One of the significant changes proposed by HB 390 is the increase in penalties associated with bribery. Under the current law, bribery is classified as a class B felony. However, the new bill proposes that bribery become a class A felony under specific circumstances, such as if the public servant involved is an elected or appointed official, if the value of the benefit exceeds $20,000, or if the offender commits three or more acts of bribery within a three-year period. This change aims to deter individuals from engaging in corrupt practices by imposing severe consequences.
House Bill 390 seeks to amend the Hawaii Revised Statutes regarding bribery by establishing stricter penalties for the offense. The bill outlines that bribery occurs when a person confers, offers, or agrees to confer a pecuniary benefit to a public servant with the intent to influence their official actions. The bill further clarifies that a public servant includes individuals who have been elected, appointed, or designated to hold the position, even if they have not taken office yet. This broad definition aims to encompass various public officials, ensuring comprehensive coverage against bribery attempts.
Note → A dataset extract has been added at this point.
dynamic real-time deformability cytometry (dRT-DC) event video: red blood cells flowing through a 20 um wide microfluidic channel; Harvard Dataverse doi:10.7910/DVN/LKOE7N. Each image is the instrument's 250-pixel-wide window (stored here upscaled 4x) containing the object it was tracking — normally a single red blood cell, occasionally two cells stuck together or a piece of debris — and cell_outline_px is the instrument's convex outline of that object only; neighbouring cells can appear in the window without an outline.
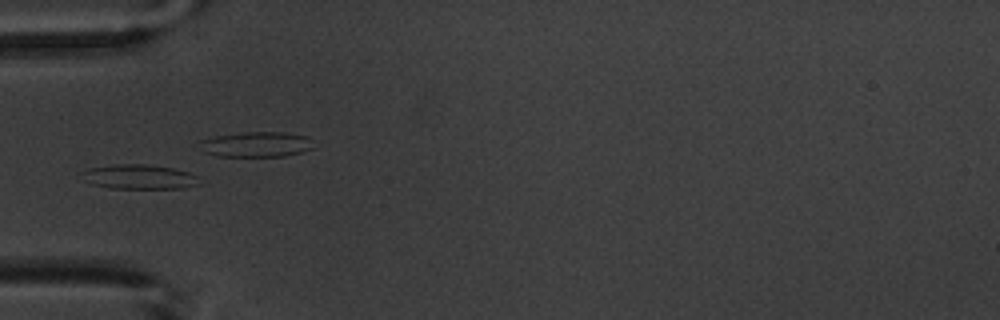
{"species": "common noctule bat (a hibernating species)", "species_latin": "Nyctalus noctula", "temperature_condition": "warm", "stored_images_in_passage": 7, "camera_frame_rate_fps": 3000, "um_per_image_px": 0.085, "animal": {"sex": "male", "body_mass_g": 20.1, "forearm_length_mm": 53.5}, "frame": {"image": 1, "passage_image": 4, "time_ms": 3.667, "image_size_px": [1000, 320], "cell_outline_px": [[200, 184], [180, 188], [112, 188], [92, 184], [84, 180], [84, 172], [88, 168], [112, 164], [148, 164], [172, 168], [188, 172], [196, 176]], "centroid_in_image_um": [11.83, 15.02], "position_along_channel_um": 73.2, "area_um2": 16.59}}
The discussion around HB 390 has potential points of contention mainly focused on the severity of the penalties. Advocates for the bill argue that the heightened penalties are necessary to combat corruption within public service effectively and ensure a higher standard of integrity among officials. Opponents may argue that the new regulations could lead to unintended consequences, such as overreach into legitimate incentives offered to public servants or creating a more punitive environment that could stifle public engagement and bidding processes.